= Task requirements =
From top to bottom, print the listing word for word and skip any pictures it contains.

[Dataset section Boundary: Start]

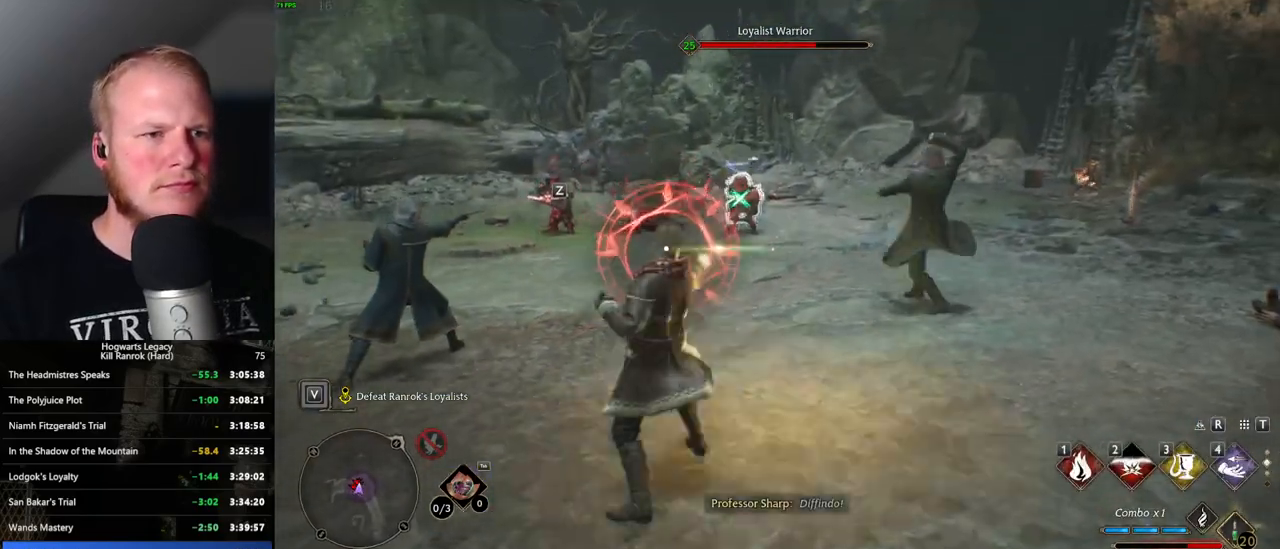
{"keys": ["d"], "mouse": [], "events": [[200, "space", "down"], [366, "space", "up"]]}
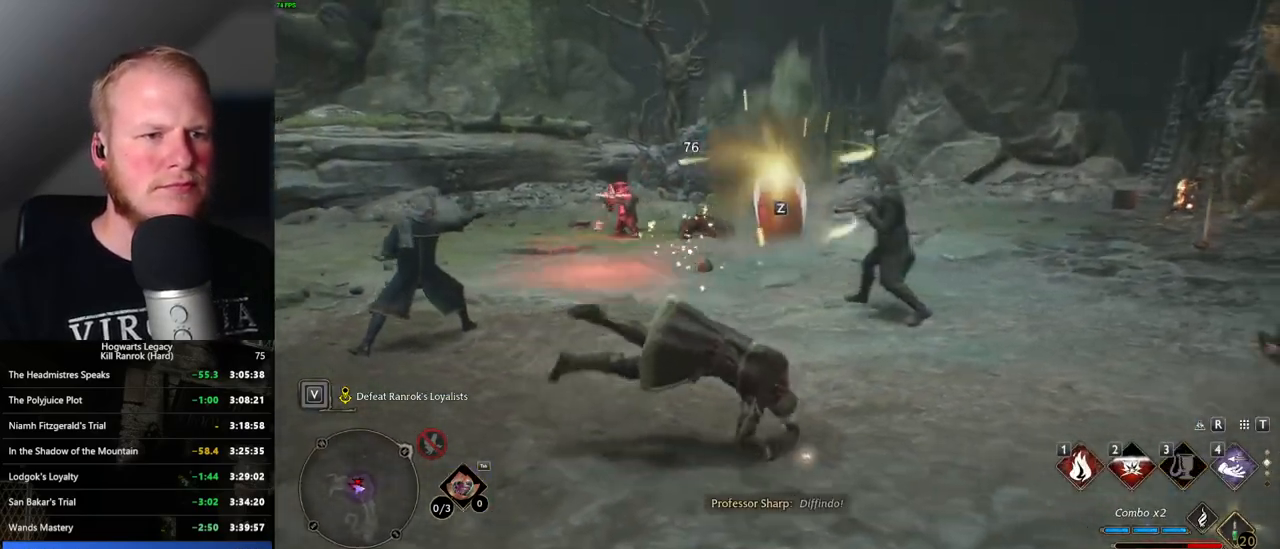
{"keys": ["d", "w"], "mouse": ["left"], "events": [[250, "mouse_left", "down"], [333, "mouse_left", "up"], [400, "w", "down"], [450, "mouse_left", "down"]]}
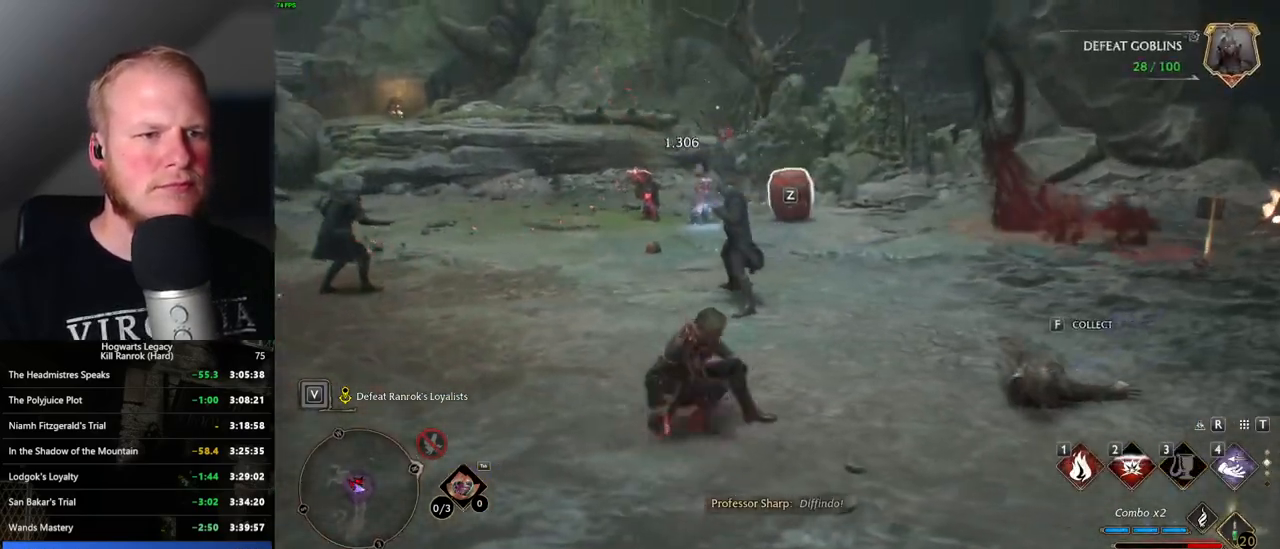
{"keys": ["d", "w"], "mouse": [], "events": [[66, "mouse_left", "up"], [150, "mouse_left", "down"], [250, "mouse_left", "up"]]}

[Dataset section Boundary: End]

= Written solution =
{"keys": ["d"], "mouse": [], "events": [[200, "space", "down"], [366, "space", "up"]]}
{"keys": ["d", "w"], "mouse": ["left"], "events": [[250, "mouse_left", "down"], [333, "mouse_left", "up"], [400, "w", "down"], [450, "mouse_left", "down"]]}
{"keys": ["d", "w"], "mouse": [], "events": [[66, "mouse_left", "up"], [150, "mouse_left", "down"], [250, "mouse_left", "up"]]}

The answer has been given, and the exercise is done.